Written instruction — Please edit the items starting at the line that contains "text Dentro de" and ending after the line that contains "text 6-. Planifica": swap "componentes" for "módulos", keep everything else unchanged, and return only those lines.

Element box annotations

* Start *

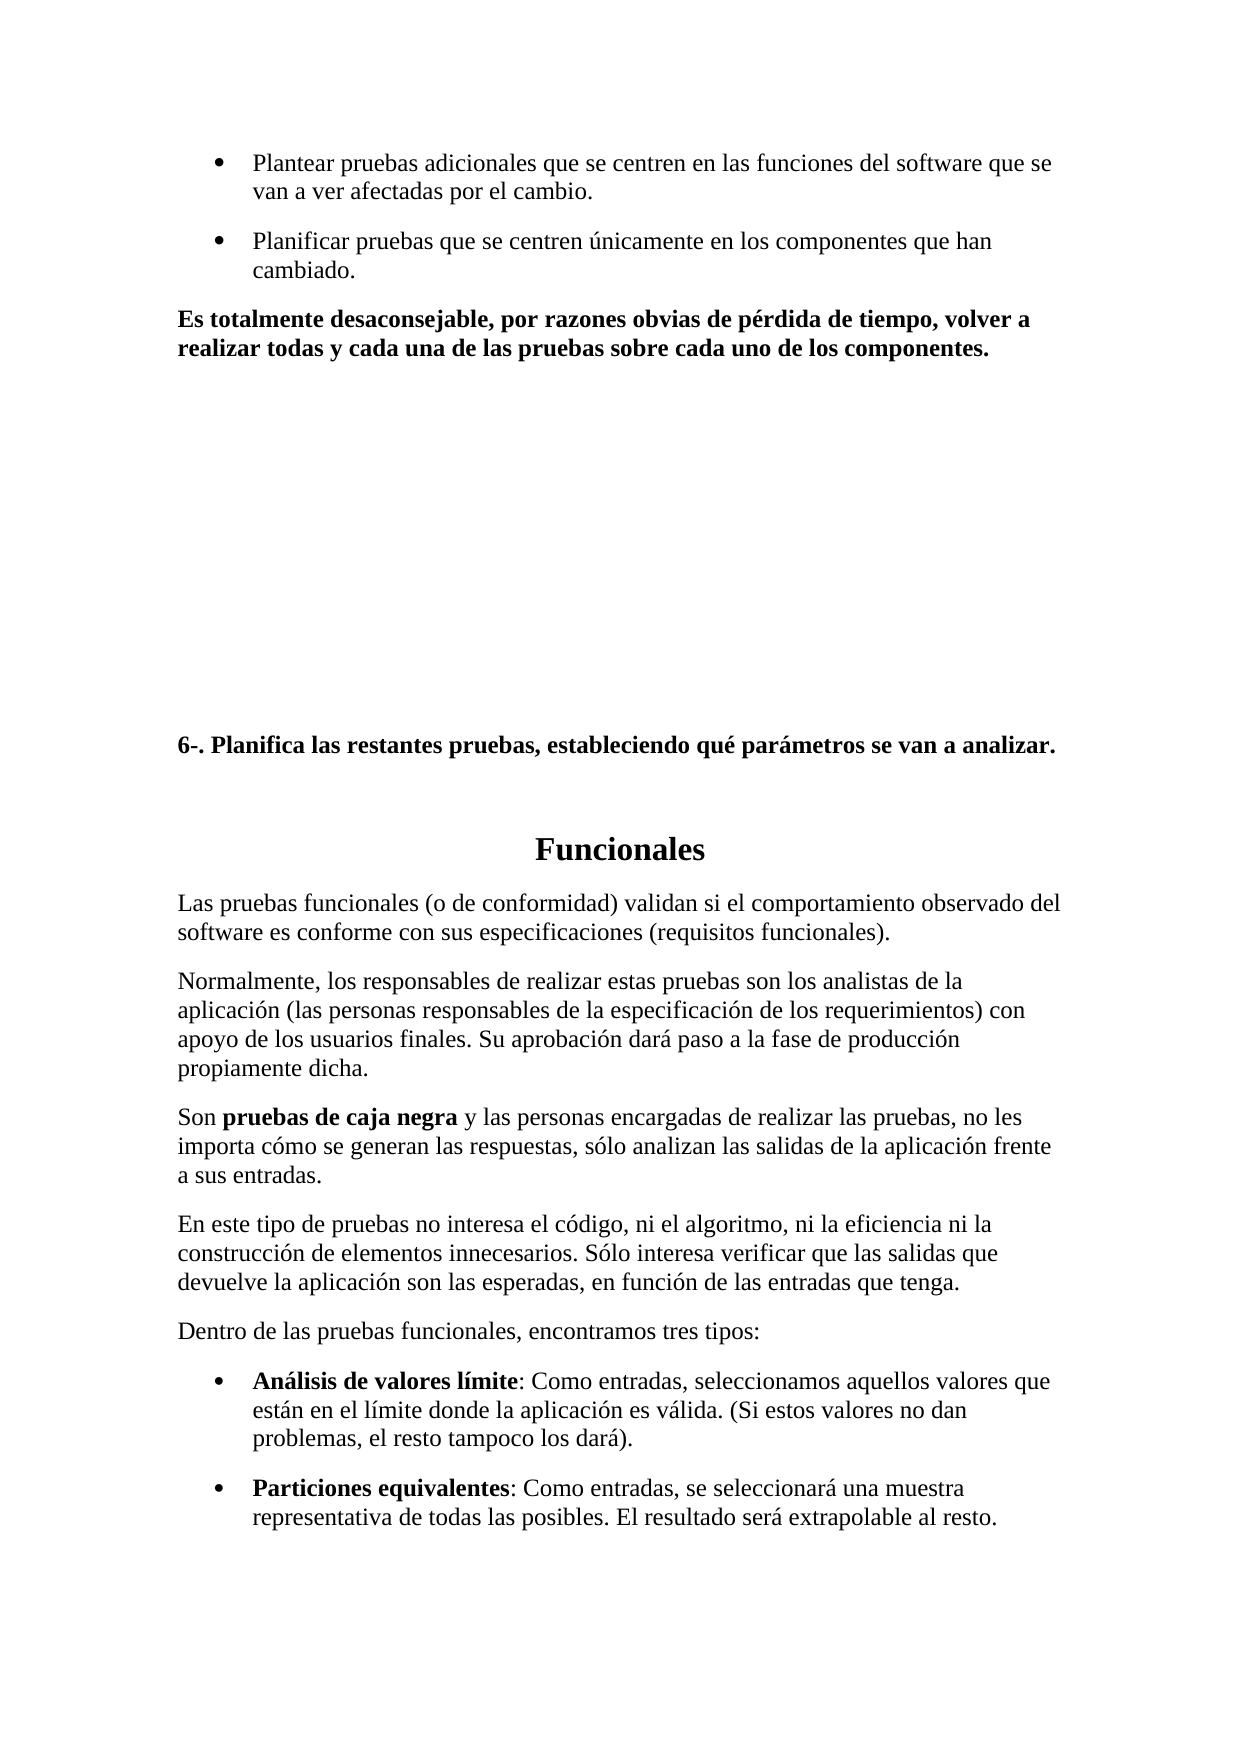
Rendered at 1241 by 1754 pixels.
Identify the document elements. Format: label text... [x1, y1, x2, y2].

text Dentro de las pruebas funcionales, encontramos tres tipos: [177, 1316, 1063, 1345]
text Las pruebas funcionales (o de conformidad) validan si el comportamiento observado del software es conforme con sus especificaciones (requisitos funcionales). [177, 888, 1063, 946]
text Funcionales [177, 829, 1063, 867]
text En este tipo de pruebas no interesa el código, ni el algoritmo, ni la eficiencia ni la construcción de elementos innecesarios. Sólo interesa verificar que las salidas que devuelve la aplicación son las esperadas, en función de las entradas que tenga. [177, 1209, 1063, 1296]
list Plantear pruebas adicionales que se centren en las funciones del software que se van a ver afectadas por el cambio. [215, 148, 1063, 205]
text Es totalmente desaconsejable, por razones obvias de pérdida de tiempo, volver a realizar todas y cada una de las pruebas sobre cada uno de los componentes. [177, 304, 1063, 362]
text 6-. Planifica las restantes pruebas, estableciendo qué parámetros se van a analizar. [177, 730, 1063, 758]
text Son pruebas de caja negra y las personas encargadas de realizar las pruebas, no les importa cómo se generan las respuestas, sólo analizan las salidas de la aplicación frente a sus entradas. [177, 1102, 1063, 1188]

* End *

Solution to this exercise —
text Dentro de las pruebas funcionales, encontramos tres tipos: [177, 1316, 1063, 1345]
text Las pruebas funcionales (o de conformidad) validan si el comportamiento observado del software es conforme con sus especificaciones (requisitos funcionales). [177, 888, 1063, 946]
text Funcionales [177, 829, 1063, 867]
text En este tipo de pruebas no interesa el código, ni el algoritmo, ni la eficiencia ni la construcción de elementos innecesarios. Sólo interesa verificar que las salidas que devuelve la aplicación son las esperadas, en función de las entradas que tenga. [177, 1209, 1063, 1296]
list Plantear pruebas adicionales que se centren en las funciones del software que se van a ver afectadas por el cambio. [215, 148, 1063, 205]
text Es totalmente desaconsejable, por razones obvias de pérdida de tiempo, volver a realizar todas y cada una de las pruebas sobre cada uno de los módulos. [177, 304, 1063, 362]
text 6-. Planifica las restantes pruebas, estableciendo qué parámetros se van a analizar. [177, 730, 1063, 758]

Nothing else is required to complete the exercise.